Sotto un particolare profilo, è molto probabile che l'operazione
debba comunque essere esaminata dalla Commissione: la sua compatibilità
con le regole sulle concentrazioni, a tutela della concorrenza.
Esistono, in linea generale, altri possibili profili di esame.
Pone problemi, questa operazione, dal punto di vista della libertà
di movimento dei capitali o della libertà di stabilimento?
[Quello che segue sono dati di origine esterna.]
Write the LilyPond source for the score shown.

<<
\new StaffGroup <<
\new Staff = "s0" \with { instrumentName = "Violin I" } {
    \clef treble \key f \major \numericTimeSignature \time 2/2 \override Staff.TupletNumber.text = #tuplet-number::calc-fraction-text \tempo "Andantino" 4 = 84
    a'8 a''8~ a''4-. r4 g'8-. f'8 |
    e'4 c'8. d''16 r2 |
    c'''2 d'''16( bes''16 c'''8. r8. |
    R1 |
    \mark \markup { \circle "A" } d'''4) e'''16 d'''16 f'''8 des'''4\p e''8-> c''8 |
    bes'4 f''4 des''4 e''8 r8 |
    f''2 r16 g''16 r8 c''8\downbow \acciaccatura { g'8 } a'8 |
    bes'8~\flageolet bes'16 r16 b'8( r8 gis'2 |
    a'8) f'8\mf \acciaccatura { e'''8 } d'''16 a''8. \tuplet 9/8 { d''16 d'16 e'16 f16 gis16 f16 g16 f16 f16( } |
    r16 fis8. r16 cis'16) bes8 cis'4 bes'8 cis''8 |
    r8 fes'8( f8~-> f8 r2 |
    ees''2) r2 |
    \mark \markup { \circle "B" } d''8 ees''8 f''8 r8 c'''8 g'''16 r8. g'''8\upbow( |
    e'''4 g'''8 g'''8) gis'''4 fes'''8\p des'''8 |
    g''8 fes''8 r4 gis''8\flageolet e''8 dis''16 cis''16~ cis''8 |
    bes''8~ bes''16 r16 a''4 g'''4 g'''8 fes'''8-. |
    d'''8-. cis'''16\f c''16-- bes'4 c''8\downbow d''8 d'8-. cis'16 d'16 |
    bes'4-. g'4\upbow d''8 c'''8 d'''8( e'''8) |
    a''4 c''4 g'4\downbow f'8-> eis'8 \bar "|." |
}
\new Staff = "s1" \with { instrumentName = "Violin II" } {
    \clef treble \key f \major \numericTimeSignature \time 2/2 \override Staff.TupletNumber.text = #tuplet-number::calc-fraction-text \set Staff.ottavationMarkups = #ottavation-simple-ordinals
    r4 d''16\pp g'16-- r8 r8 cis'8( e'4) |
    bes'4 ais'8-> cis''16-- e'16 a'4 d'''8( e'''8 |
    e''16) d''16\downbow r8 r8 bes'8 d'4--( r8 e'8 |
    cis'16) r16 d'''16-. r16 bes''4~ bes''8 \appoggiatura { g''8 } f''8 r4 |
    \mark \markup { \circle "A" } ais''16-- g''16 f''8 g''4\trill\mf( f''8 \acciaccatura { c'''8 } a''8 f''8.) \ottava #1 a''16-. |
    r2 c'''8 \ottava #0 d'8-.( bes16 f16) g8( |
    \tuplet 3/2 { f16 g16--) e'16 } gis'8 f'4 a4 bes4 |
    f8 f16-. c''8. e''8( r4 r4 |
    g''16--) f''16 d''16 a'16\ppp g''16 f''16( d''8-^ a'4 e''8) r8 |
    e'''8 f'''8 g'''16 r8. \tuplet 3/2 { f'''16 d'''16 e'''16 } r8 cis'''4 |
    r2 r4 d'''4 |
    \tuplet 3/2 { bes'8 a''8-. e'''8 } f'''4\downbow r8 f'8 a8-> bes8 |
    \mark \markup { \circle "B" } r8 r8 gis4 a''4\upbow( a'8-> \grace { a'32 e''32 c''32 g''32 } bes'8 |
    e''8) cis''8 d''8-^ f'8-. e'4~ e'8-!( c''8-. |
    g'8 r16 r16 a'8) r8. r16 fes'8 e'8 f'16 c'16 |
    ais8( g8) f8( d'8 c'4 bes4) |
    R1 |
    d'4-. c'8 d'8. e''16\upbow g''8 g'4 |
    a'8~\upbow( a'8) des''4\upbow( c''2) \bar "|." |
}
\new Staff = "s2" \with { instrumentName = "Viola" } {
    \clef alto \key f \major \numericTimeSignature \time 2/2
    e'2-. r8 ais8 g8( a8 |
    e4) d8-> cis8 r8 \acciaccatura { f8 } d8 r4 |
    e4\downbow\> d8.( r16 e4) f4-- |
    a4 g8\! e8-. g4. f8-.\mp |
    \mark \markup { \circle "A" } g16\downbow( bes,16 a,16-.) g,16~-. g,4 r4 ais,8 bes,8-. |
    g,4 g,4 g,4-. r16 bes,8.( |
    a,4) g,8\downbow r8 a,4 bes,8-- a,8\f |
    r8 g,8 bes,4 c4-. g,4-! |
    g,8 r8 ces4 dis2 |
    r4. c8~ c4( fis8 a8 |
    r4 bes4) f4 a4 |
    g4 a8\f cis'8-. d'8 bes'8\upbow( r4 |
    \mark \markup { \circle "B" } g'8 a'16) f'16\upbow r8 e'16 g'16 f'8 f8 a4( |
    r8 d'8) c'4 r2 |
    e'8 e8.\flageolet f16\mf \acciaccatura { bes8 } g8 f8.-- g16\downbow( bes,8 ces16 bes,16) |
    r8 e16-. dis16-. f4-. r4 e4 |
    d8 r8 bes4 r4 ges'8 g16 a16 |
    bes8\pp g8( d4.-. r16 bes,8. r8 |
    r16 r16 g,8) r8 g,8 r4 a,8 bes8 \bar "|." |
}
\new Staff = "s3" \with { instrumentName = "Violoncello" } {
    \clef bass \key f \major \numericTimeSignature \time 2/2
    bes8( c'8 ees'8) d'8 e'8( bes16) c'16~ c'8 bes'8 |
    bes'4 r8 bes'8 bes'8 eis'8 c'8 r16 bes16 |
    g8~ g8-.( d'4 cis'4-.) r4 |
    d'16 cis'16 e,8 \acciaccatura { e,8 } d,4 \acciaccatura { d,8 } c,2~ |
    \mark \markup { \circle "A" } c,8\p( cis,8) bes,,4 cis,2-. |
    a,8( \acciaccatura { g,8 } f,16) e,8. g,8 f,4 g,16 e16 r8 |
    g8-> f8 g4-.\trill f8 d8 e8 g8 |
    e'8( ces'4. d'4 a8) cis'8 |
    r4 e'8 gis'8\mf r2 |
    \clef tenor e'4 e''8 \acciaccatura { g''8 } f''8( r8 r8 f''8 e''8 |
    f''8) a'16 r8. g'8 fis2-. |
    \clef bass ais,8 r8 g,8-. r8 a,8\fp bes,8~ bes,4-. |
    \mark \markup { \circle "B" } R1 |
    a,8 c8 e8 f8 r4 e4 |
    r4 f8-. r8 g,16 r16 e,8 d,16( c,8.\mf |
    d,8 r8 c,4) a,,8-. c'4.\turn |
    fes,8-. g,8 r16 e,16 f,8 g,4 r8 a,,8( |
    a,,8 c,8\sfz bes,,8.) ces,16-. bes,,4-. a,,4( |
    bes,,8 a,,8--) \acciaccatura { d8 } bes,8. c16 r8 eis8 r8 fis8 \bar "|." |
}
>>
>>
Vi sono in essa aspetti che possano far pensare ad abusi di posizioni
dominanti? Vi si possono riscontrare aiuti di Stato? Si può
configurare come aiuto di Stato l'intervento, sotto l'esplicita
regia dello Stato, di un'impresa controllata dallo Stato che ha
come obiettivo, o conseguenza, di evitare ad un'impresa privata
di finire preda di un'Opa ostile?
Non conosco il caso, se non dalla lettura dei giornali. Mi sembra
però che sarebbe nell'interesse di tutte le parti in causa
— italiane, francesi ed altre — e nell'interesse del
mercato, e perciò dei consumatori, che il dibattito non
prescindesse dalla griglia sopra delineata, cioè dai termini
concreti in cui eventuali interventi della Commissione potrebbero
essere invocati. Se dovessero manifestarsi gli estremi per interventi
della Commissione, non v'è ragione di dubitare che la Commissione
interverrebbe. Anche contro la Francia? Certo. Negli ultimi anni
la Commissione non ha esitato a far valere le norme comunitarie
pure di fronte alle resistenze più agguerrite opposte dagli
Stati membri più grandi.
Per limitarci alla Francia, basterà ricordare i casi di
Electricité de France (abolizione della garanzia di Stato,
obbligo di rimborso di 1,2 miliardi di euro di aiuti di stato),
di Alstom (no al progetto del governo di far «salvare»
Alstom dall' impresa pubblica Areva, paletti stretti all' intervento
dello Stato nel capitale di Alstom, con obblighi di disinvestimenti
e altri impegni per ristabilire la concorrenza), di France Télécom
(obbligo di rimborso di un rilevante aiuto di Stato configuratosi
in seguito ad annunci e comportamenti dello Stato azionista).
Un altro esempio, più indietro nel tempo. Di fronte alle
cosiddette «svalutazioni competitive» della lira del
1995-96, il governo francese fece pressioni sulla Commissione
affinché lo autorizzasse a compensare con aiuti la propria
industria tessile e calzaturiera penalizzata dalle produzioni
italiane. La Commissione disse no.
Un ultimo esempio, attuale. La Commissione oggi in carica ha annunciato
che vaglierà con molta attenzione le misure che la Francia
intende introdurre, nella legge sulle Opa e altrove, contro acquisizioni
dall'estero. Naturalmente, il suo vaglio non potrà esigere
più «liberalismo» di quello, scarso, presente
nella direttiva europea sull'Opa, varata sotto presidenza italiana
nel 2003. E' davvero un peccato che l'Italia, che ha da tempo
una delle leggi Opa più avanzate, si sia adoperata dapprima
per non fare approvare nel luglio 2001 la precedente proposta
di direttiva, più «liberale» (in quel caso,
governo e parlamentari europei riuscirono a «fare sistema»,
e autogol) e poi per fare approvare la modesta direttiva del 2003,
così facendo un grosso regalo alla Germania e alla Francia.